(Excerpts from a dataset)

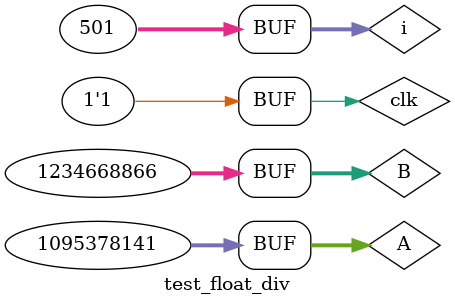
<source format=v>
`timescale 1ns / 1ps


module test_float_div;

	// Inputs
	reg clk;
	reg [31:0] A;
	reg [31:0] B;

	// Outputs
	wire [31:0] S;
	wire ERR;

	// Instantiate the Unit Under Test (UUT)
	float_div uut (
		.clk(clk), 
		.A(A), 
		.B(B), 
		.S(S), 
		.ERR(ERR)
	);
	integer i;
	initial begin
		// Initialize Inputs
		clk = 0;
		A = 32'h414a24dd;
		B = 32'h49978d42;

		// Wait 100 ns for global reset to finish
		#100;
        
		// Add stimulus here
		for(i=0;i<=500;i=i+1)
		begin
			clk=~clk;
			#100;
		end
	end
      
endmodule


</source>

(WORK TO COMPLETE) Give back, word for word, the lines of the records that run from the one holding "initial begin" to the very last.

(SOLVED EXERCISE)
	initial begin
		// Initialize Inputs
		clk = 0;
		A = 32'h414a24dd;
		B = 32'h49978d42;

		// Wait 100 ns for global reset to finish
		#100;
        
		// Add stimulus here
		for(i=0;i<=500;i=i+1)
		begin
			clk=~clk;
			#100;
		end
	end
      
endmodule


</source>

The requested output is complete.